Possible Solution:

Here is one possible solution, using only function from the Prelude:

group3 :: [Int] -> [Int]
group3 [] = []
group3 xs = toSingleNum (take 3 xs): (group3 (drop 3 xs))
     where toSingleNum ys = read $ concat $ map show ys

There are, of course, innumerable ways to do this.
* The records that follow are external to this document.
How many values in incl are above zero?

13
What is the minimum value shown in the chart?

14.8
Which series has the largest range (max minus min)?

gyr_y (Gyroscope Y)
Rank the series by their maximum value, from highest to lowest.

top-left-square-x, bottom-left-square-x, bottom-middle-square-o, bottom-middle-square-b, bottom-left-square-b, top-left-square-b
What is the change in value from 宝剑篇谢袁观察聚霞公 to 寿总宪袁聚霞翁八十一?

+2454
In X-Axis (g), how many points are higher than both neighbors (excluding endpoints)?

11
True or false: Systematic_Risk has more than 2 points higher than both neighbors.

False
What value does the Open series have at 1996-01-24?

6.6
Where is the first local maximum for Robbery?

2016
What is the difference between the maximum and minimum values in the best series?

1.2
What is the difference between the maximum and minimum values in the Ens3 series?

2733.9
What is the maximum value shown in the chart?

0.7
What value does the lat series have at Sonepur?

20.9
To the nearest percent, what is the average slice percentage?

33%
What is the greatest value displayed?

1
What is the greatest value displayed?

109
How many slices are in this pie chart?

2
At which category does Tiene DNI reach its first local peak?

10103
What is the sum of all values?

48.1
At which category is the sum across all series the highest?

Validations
This is one.

Explanation:

group3 works by using the take and drop functions and natural recursion to split the list into groups of 3, and applying toSingleNum to each of the groups.

Ignoring the application of take and drop, the function works roughly as below:

group3 [1,2,3,4,5,6,7,8,9]
toSingleNum [1,2,3] : group3 [4,5,6,7,8,9]
toSingleNum [1,2,3] : toSingleNum [4,5,6] : group3 [7,8,9]
toSingleNum [1,2,3] : toSingleNum [4,5,6] : toSingleNum [7,8,9] : group3 []
toSingleNum [1,2,3] : toSingleNum [4,5,6] : toSingleNum [7,8,9] : []

After toSingleNum is applied, we’d have:

123 : 456 : 789 : []
[123, 456, 789]

toSingleNum converts a list of numbers into a single number.

toSingleNum [1, 3, 4]
>>> 134
toSingleNum [12, 13, 14]
>>> 121314

The conversion in toSingleNum is done by converting the numbers to a String, then combining them, then converting back to a number.

toSingleNum [1, 3, 4]
read $ concat $ map show [1, 3, 4]
read $ concat $ ["1", "3", "4"]
read $ "134"
134

Further Reading:

If you’re interested in Haskell, I’d recommend Graham Hutton’s excellent “Programming in Haskell”, or one of the tutorials listed on the Haskell Wiki.